(Beginning of SOURCE TEXT)
I have an Intel(R) Core(TM) i7-4720HQ CPU @ 2.60GHz
(Haswell
) processor (Linux
4.15.0-20-generic
kernel). In a relatively idle situation, I ran the following Perf
commands and their outputs are shown, below. The counters are offcore_response.all_data_rd.l3_miss.local_dram
, offcore_response.all_code_rd.l3_miss.local_dram
and mem_load_uops_retired.l3_miss
:
sudo perf stat -a -e offcore_response.all_data_rd.l3_miss.local_dram,offcore_response.all_code_rd.l3_miss.local_dram,mem_load_uops_retired.l3_miss
^C
Performance counter stats for 'system wide':
229,579 offcore_response.all_data_rd.l3_miss.local_dram (99.72%)
489,151 offcore_response.all_code_rd.l3_miss.local_dram (99.77%)
110,543 mem_load_uops_retired.l3_miss (99.79%)
2.868899111 seconds time elapsed
As can be seen, event multiplexing occurred due to PMU sharing among these three events. In a similar scenario, I used the same command, except that I appended :D
(mentioned in The Linux perf Event Scheduling Algorithm) to prevent multiplexing for the third event:
sudo perf stat -a -e offcore_response.all_data_rd.l3_miss.local_dram,offcore_response.all_code_rd.l3_miss.local_dram,mem_load_uops_retired.l3_miss:D
^C
Performance counter stats for 'system wide':
539,397 offcore_response.all_data_rd.l3_miss.local_dram (68.71%)
890,344 offcore_response.all_code_rd.l3_miss.local_dram (68.67%)
193,555 mem_load_uops_retired.l3_miss:D
2.853095575 seconds time elapsed
But adding :D
is leading to much larger values for all counters and this seems to occur only when event multiplexing occurs. Is this output normal? Are the percentage values in parentheses valid? How could the differences in counter values be prevented?
UPDATE:
I also traced the following loop implementation:
#include <iostream>
using namespace std;
int main()
{
for (unsigned long i = 0; i < 3 * 1e9; i++)
;
return 0;
}
This time Perf
was executed 7 (both with and without :D
) but not using the -a
option. The commands are as follows:
sudo perf stat -e offcore_response.all_data_rd.l3_miss.local_dram,offcore_response.all_code_rd.l3_miss.local_dram,mem_load_uops_retired.l3_miss ./loop
and
sudo perf stat -e offcore_response.all_data_rd.l3_miss.local_dram,offcore_response.all_code_rd.l3_miss.local_dram,mem_load_uops_retired.l3_miss:D ./loop
The values of the three counters are compared in the following figures:
For
all_data_rd
, the :D
has almost no effect, for all_code
reduces the values and for load_uops_retired
causes larger values.
(End of SOURCE TEXT)
(Beginning of DATA SEGMENT)
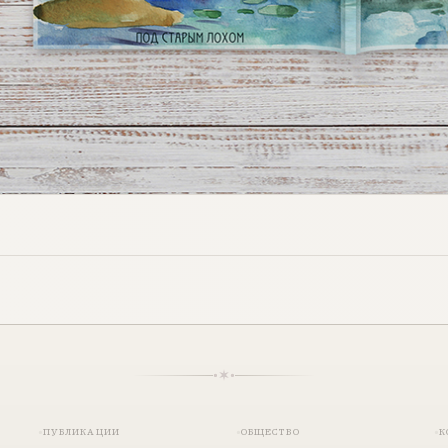
ПУБЛИКАЦИИ
ОБЩЕСТВО
К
(End of DATA SEGMENT)
## [ACTIONS TO TAKE]
(A) In the perf multiplexing question, what Linux kernel version does the system run?
(B) Revise the perf multiplexing question by writing out everything from "I have an Intel(R)" down to "489,151 offcore_response.all_code_rd.l3_miss.local_dram (99.77%)", with "relatively idle" changed to "mostly idle".
(C) Carry the perf multiplexing question forward from its last sentence.

## [RESULTS FOR THE EXERCISE]
(A) 4.15.0-20-generic

(B)
I have an Intel(R) Core(TM) i7-4720HQ CPU @ 2.60GHz
(Haswell
) processor (Linux
4.15.0-20-generic
kernel). In a mostly idle situation, I ran the following Perf
commands and their outputs are shown, below. The counters are offcore_response.all_data_rd.l3_miss.local_dram
, offcore_response.all_code_rd.l3_miss.local_dram
and mem_load_uops_retired.l3_miss
:
sudo perf stat -a -e offcore_response.all_data_rd.l3_miss.local_dram,offcore_response.all_code_rd.l3_miss.local_dram,mem_load_uops_retired.l3_miss
^C
Performance counter stats for 'system wide':
229,579 offcore_response.all_data_rd.l3_miss.local_dram (99.72%)
489,151 offcore_response.all_code_rd.l3_miss.local_dram (99.77%)

(C)
UPDATE 2:
Based on Peter Cordes
's comments, I used a memory-intensive program as follows:
#include <iostream>
#include <cstring>
#define DIM_SIZE 10000
using namespace std;
char from [DIM_SIZE][DIM_SIZE], to [DIM_SIZE][DIM_SIZE];
int main()
{
for (char x = 'a'; x <= 'z'; x++)
{
// set the 100 million element char array 'from'
to x
for (int i = 0; i < DIM_SIZE; i++)
memset(from[i], x, DIM_SIZE);
// copy the entire char array 'from' to char array 'to'
for (int i = 0; i < DIM_SIZE; i++)
memcpy(to[i], from[i], DIM_SIZE);
}
return 0;
}
The following Perf
commands and outputs show that the counter values are almost the same:
sudo perf stat -e offcore_response.all_data_rd.l3_miss.local_dram,offcore_response.all_code_rd.l3_miss.local_dram,mem_load_uops_retired.l3_miss:D ./loop
Performance counter stats for './loop':
19,836,745 offcore_response.all_data_rd.l3_miss.local_dram (50.04%)
47,309 offcore_response.all_code_rd.l3_miss.local_dram (49.96%)
6,556,957 mem_load_uops_retired.l3_miss:D
0.592795335 seconds time elapsed
and
sudo perf stat -e offcore_response.all_data_rd.l3_miss.local_dram,offcore_response.all_code_rd.l3_miss.local_dram,mem_load_uops_retired.l3_miss ./loop
Performance counter stats for './loop':
18,742,540 offcore_response.all_data_rd.l3_miss.local_dram (66.64%)
76,854 offcore_response.all_code_rd.l3_miss.local_dram (66.64%)
6,967,919 mem_load_uops_retired.l3_miss (66.72%)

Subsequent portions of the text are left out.